Of course, as someone who is extremely close with family and friends, I talked to just about anyone who would listen to me regarding the question of whether or not to be tested. Although the process of “talking it out” was useful in so many ways, both intellectually and emotionally, when it came down to it, no other person truly understood my situation, my dilemma, my life, my health.
Family and friends certainly had particular investments, or fears, about my going through the testing process. At the young age of 24, many felt I should wait to be tested, until for example, I wanted to have children, as many young women at risk for HD decide to do. Many of my peers empathized with, and understood my need to “just know – one way or the other”; while older generations seemed to identify with the “what you don’t know can’t hurt you”.

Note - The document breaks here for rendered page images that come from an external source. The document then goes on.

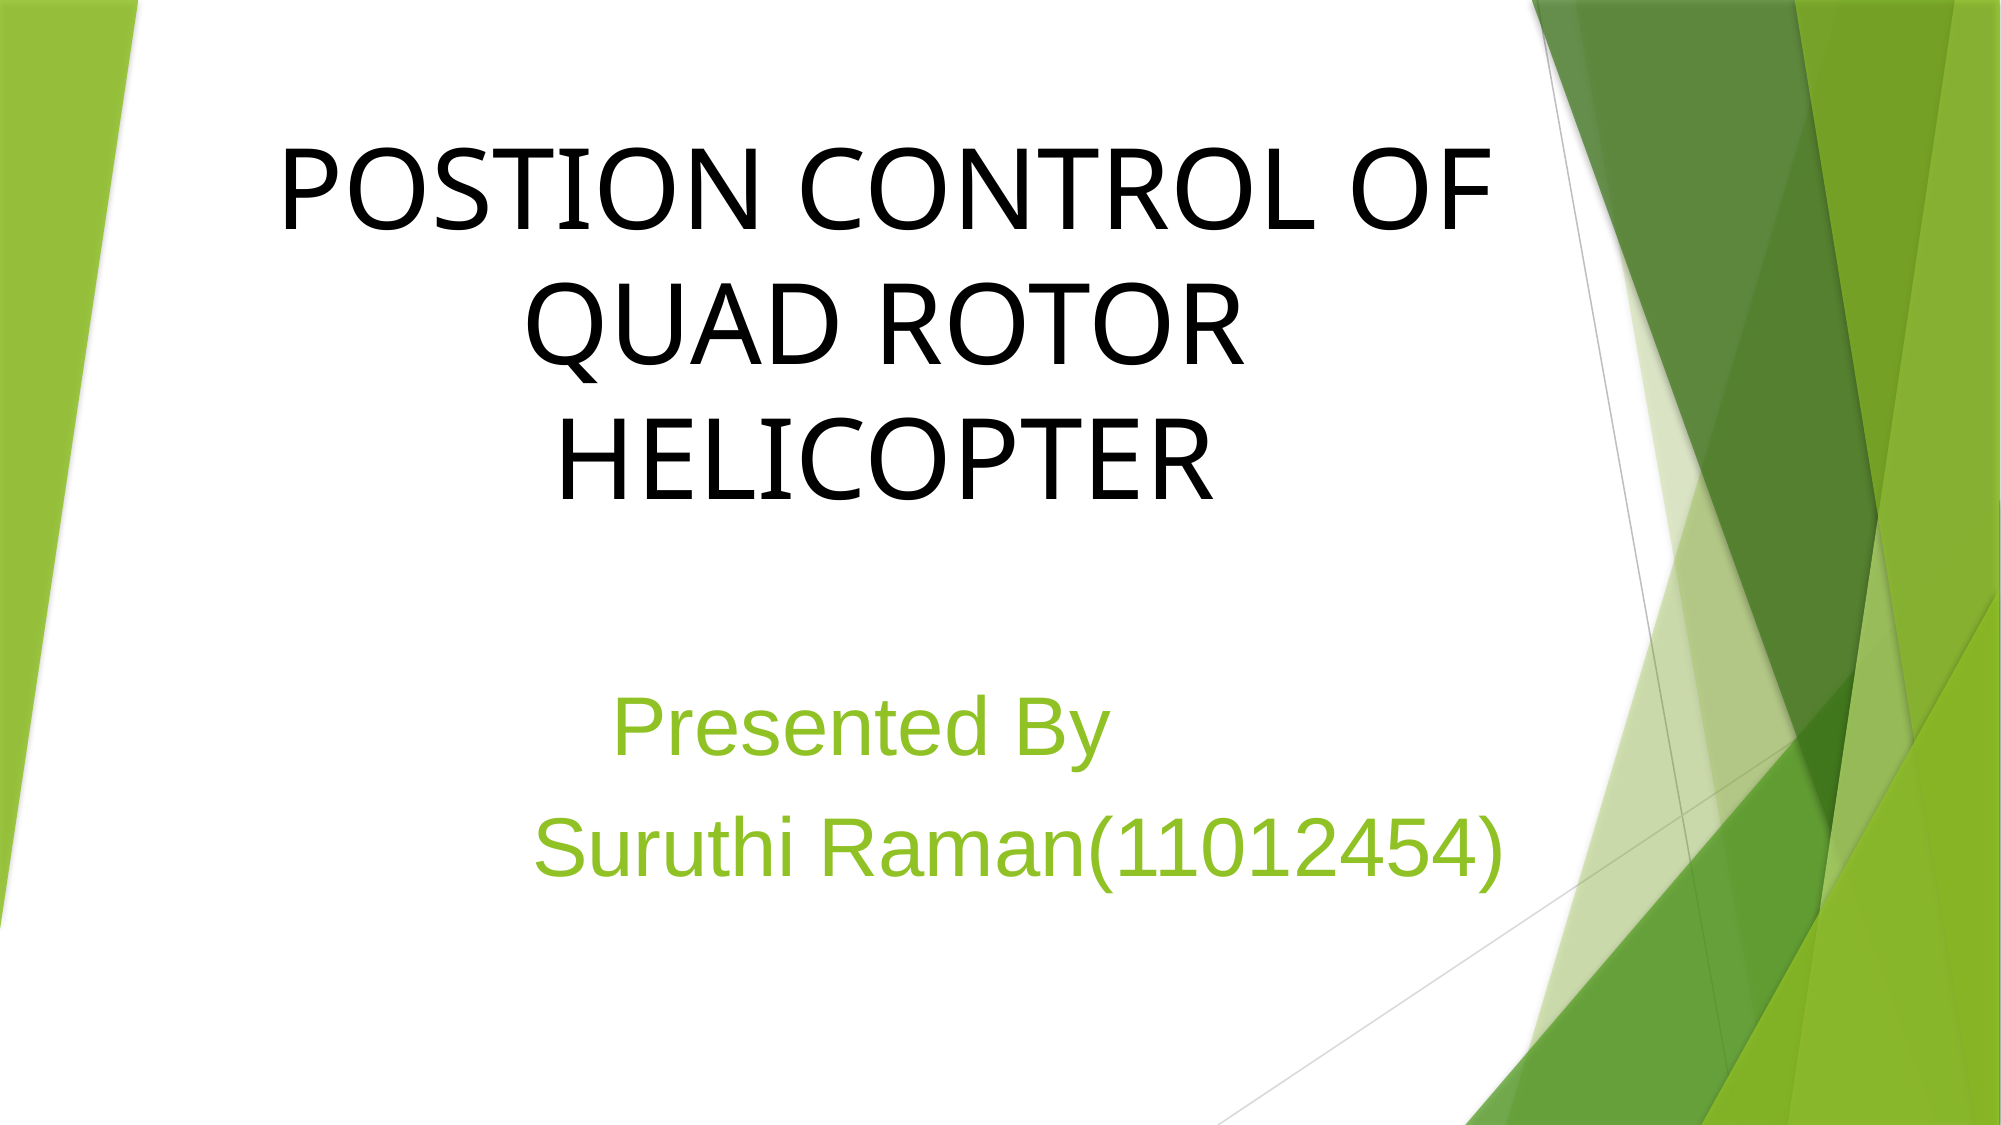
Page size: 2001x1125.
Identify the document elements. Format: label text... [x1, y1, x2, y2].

title POSTION CONTROL OF QUAD ROTOR HELICOPTER [247, 226, 1522, 665]
subtitle Presented By Suruthi Raman(11012454) [247, 665, 1522, 1027]
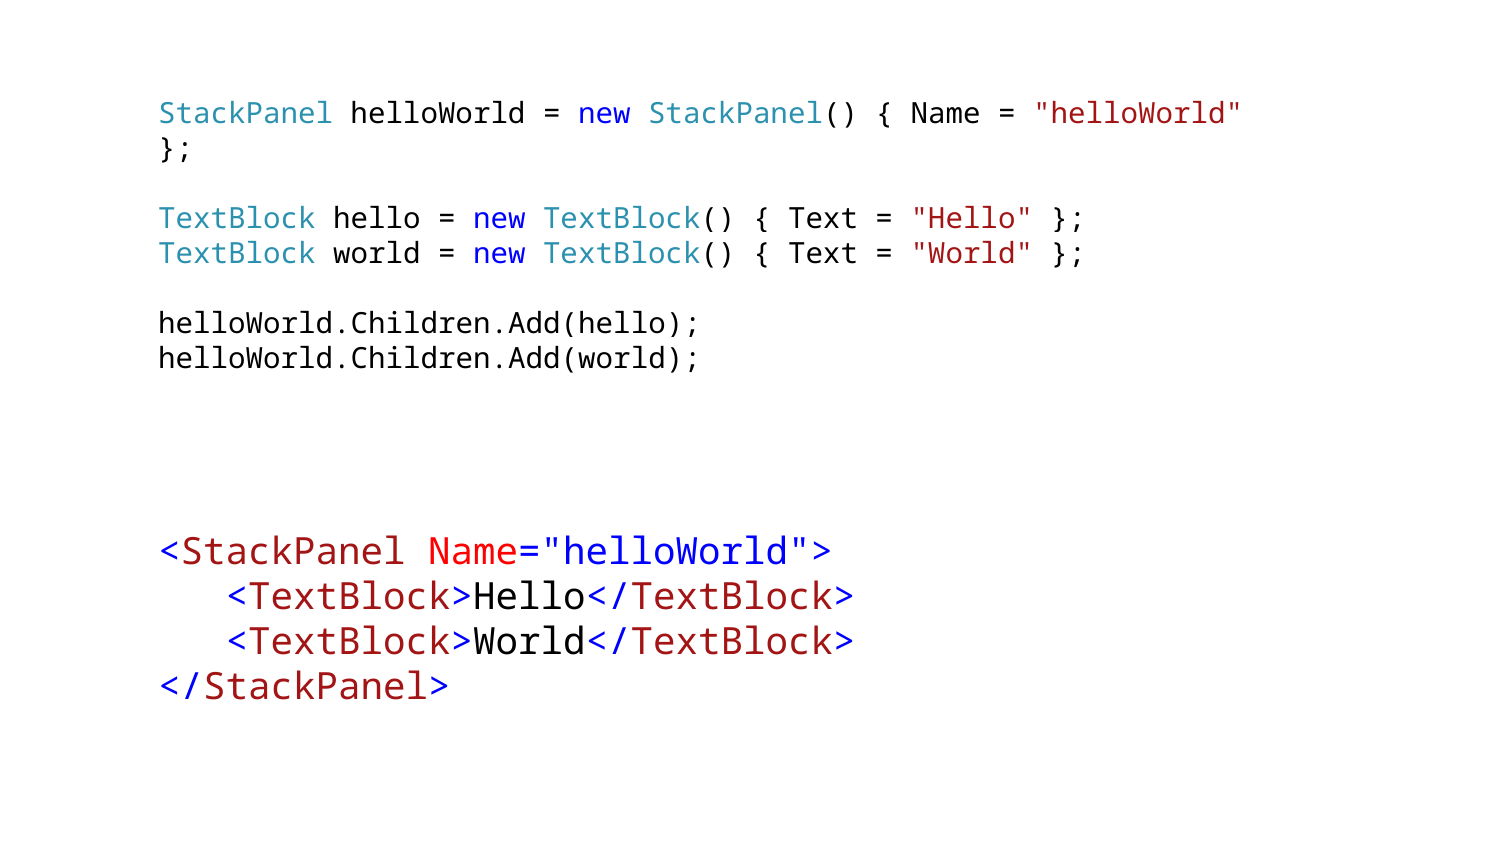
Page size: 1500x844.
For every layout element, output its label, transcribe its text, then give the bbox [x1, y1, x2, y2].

text_box StackPanel helloWorld = new StackPanel() { Name = "helloWorld" }; TextBlock hello = new TextBlock() { Text = "Hello" }; TextBlock world = new TextBlock() { Text = "World" }; helloWorld.Children.Add(hello); helloWorld.Children.Add(world); [143, 87, 1264, 382]
text_box <StackPanel Name="helloWorld"> <TextBlock>Hello</TextBlock> <TextBlock>World</TextBlock> </StackPanel> [143, 519, 1000, 715]
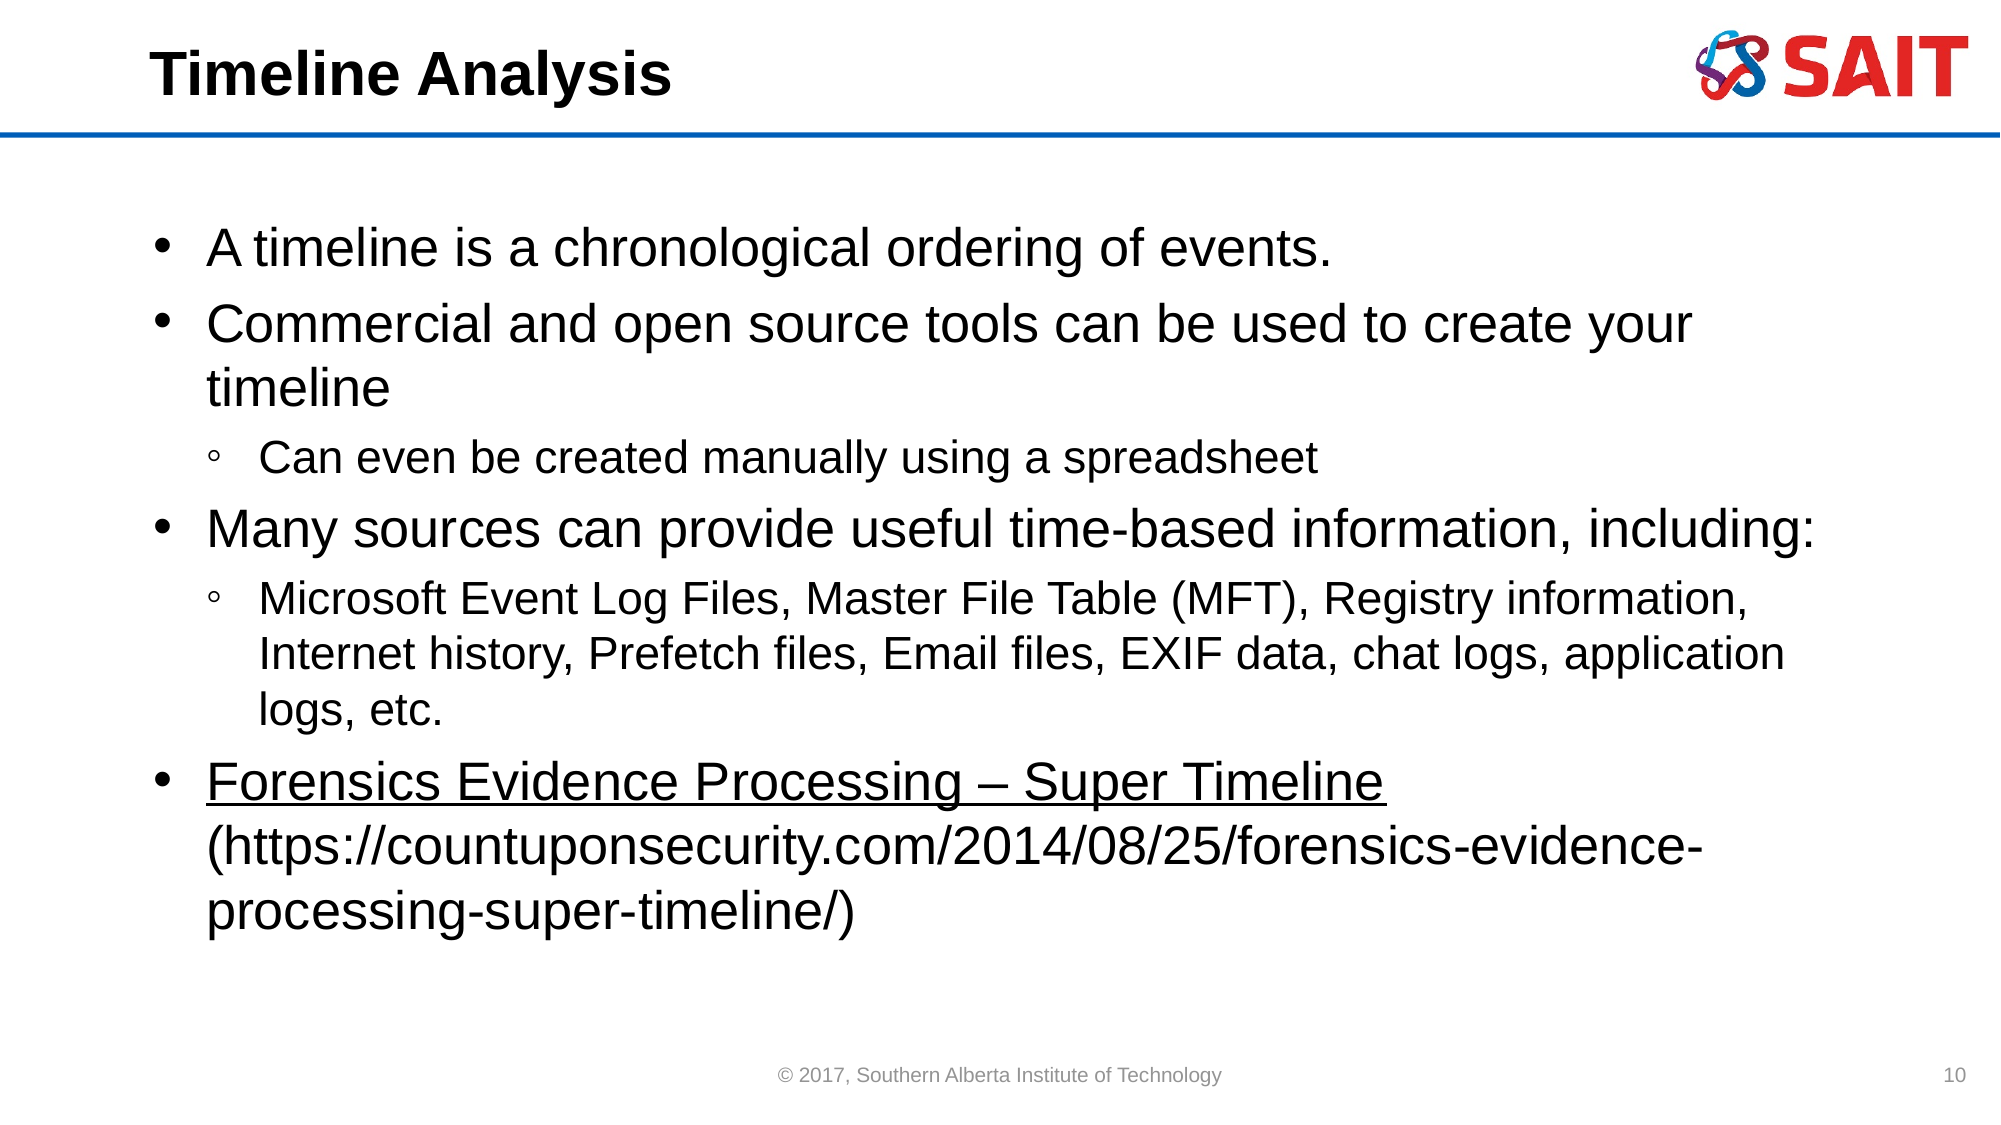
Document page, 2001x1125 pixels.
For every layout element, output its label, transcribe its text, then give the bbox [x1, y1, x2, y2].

After participating in a support group for people at risk for HD for many months, and participating in private therapy for many years, I came to the conclusion that to not know would be irresponsible to my own health. My father, who is now 64 years old and residing in a nursing home, is fed through a feeding tube, bathed by a nurse, and can no longer communicate with us, his family, his loved ones, did not have the opportunity to participate in clinical and research trials during the early stages of his illness. He was only diagnosed with HD after years of constant depressive symptoms and digestive problems, when finally more persistent physical and cognitive symptoms led his doctors to consider neurological testing.
My father is one of 10 children, from a family in South America, where the illness is unknown to many who suffer from it. My father did not even know he was at risk for HD, as both of his parents died at early ages from other illnesses, it is still not known to our family which of his parents carried the gene. My father did not have access earlier treatment, counseling, research.
This notion - that maybe if we had known about HD in the family prior to the manifestation of his symptoms, then maybe he could have received earlier treatment, and maybe he would have had more time as himself, a man with a great sense of humor; a soccer player; a father; a friend – is what drove me to pursue genetic testing for myself. I realize my notion of maybes is childlike and wishful, but for me, for my own health, it isn’t at all.
If I waited until the symptoms of HD began to manifest in my mind and body, if I waited until I was, a guess, 40 years old, to find out if I had Huntington’s Disease, I would not have been able to participate in the numerous and ever growing clinical and research trials. Maybe, again maybe, the outcome of my illness would not be affected by an early detection. But maybe, my participation in clinical and research trials might help the hundreds of dedicated doctors, psychiatrists, social workers and researchers move toward finding a cure. The decision became more simplified. If I know I have HD, I can do something about it, for myself or for others. If I don’t know, I can’t do anything to help myself.
My wonderful and supportive fianc? (at the time, he is now my wonderful and supportive husband) never once asked me to pursue or not pursue the genetic testing. He understood what an utterly personal and difficult decision genetic testing can be and was respectful of my decision, either way. I still do not know if he wanted me to complete the genetic testing process, as he never shared with me his own questions or fears, he only helped me process my own.
Of course I worried constantly, although most likely irrationally, that he would leave me if I tested positive for HD, that our dreams of having a family together would be washed away with a positive result. Of course I feared what it would be like to know that one day I would become so sick that I would not be able to recognize or communicate with my own family and loved ones. I worried that a positive result would prohibit me from doing all things I wanted to do in life, that somehow I would stop living in that moment.
But I feared more what it would be like to spend my entire life wondering when the symptoms would manifest. Every time I missed a step, every time I coughed while swallowing, every time I felt depressed, I thought, is it coming? I felt that I could not live my life in the unknown, in constant fear and questioning.
My husband and I also decided that we wanted to have children together, and realized that if I tested positive, while time may not have been on our side, we still had options. I decided to begin the testing process with my husband’s support; however we did not inform our family and friends until the later stages of the process.
With every appointment, I agonized, lost sleep; however, I continued because I needed to know. My husband and I were getting married, and I wanted us to stand beside each other in front of our family, friends, and God, prepared to begin our lives together with a positive or negative HD result. I stopped thinking about what my family and friends wanted to me to do, and started thinking about myself.
In March 2007, on a cold and rainy day, after days of no sleep and little appetite, I went to the HD clinic to receive my test results. A few hours later, white eating pancakes in a diner with my husband, we called my father to tell him that I do not have Huntington’s disease – and that moment is what I will keep with me.